El ataque se concentró principalmente en la ciudad de Jisr al-Shughour, en el límite oeste de Idlib, junto con las ciudades y aldeas circundantes, dijeron activistas a Al Jazeera. Algunos grupos de derechos humanos que operan en la región dijeron que «vieron aviones rusos y sirios en el cielo». Una ofensiva militar a gran escala sería devastadora para los casi tres millones de personas que viven en la provincia, incluidos muchos rebeldes y civiles que fueron expulsados de otras áreas en ofensivas gubernamentales anteriores.

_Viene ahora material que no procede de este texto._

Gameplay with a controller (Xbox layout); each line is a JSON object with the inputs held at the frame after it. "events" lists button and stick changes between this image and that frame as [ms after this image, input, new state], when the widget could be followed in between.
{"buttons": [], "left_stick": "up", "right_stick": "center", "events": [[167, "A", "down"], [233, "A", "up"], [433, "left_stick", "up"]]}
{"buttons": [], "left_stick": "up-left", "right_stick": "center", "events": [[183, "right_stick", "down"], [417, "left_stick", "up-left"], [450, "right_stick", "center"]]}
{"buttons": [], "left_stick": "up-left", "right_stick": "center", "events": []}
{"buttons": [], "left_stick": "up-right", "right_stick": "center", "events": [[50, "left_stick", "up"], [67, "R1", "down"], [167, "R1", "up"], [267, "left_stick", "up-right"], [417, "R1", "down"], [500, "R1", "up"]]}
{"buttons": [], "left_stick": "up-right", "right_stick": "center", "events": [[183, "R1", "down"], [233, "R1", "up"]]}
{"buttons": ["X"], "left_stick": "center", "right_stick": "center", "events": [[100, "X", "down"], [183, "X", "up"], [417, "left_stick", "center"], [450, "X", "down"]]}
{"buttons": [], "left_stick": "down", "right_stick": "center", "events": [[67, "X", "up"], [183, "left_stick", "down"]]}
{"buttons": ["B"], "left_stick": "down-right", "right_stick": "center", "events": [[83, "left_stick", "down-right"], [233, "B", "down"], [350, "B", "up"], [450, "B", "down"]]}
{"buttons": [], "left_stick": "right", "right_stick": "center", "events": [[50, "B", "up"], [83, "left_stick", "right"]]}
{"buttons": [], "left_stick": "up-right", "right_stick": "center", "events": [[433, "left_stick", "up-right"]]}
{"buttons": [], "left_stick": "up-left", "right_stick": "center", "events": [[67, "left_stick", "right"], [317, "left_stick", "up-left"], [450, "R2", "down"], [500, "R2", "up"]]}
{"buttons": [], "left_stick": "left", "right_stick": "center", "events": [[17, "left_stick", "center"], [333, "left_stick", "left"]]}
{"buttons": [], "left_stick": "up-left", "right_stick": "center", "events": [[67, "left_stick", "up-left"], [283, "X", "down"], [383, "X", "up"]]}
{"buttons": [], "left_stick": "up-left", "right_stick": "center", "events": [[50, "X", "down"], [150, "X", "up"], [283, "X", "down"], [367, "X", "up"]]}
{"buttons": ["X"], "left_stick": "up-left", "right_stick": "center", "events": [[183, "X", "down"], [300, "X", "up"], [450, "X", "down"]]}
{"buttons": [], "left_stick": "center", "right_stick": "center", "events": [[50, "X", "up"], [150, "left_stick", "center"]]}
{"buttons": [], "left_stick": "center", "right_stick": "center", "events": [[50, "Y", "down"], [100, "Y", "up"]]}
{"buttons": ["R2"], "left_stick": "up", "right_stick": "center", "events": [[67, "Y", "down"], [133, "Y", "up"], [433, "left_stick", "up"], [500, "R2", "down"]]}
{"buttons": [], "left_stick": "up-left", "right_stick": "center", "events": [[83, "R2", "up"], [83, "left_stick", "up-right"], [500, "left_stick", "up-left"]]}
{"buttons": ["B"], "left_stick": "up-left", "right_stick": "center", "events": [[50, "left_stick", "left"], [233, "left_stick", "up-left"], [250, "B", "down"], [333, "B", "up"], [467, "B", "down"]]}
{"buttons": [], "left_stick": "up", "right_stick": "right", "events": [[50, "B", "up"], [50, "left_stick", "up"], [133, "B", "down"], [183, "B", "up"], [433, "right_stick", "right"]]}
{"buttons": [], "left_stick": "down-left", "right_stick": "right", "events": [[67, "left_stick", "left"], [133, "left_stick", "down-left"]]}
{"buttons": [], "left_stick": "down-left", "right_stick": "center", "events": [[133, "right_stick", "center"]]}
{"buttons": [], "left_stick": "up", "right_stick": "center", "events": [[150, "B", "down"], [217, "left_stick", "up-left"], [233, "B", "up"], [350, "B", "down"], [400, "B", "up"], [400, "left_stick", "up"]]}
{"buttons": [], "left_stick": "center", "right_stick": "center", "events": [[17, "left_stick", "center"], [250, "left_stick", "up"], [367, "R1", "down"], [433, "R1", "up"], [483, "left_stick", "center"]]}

Los ataques aéreos se produjeron cuando Dmitry Peskov, portavoz del gobierno ruso, un importante aliado del presidente sirio Bashar al-Assad, calificó a Idlib como un «bolsillo de terrorismo» y dijo que la presencia de grupos rebeldes allí socava la posibilidad de un acuerdo político para resolver la guerra siria de siete años. «Sabemos que las fuerzas armadas de Siria se están preparando para resolver este problema», dijo el martes, sin hacer comentarios sobre el cronograma de la operación prevista.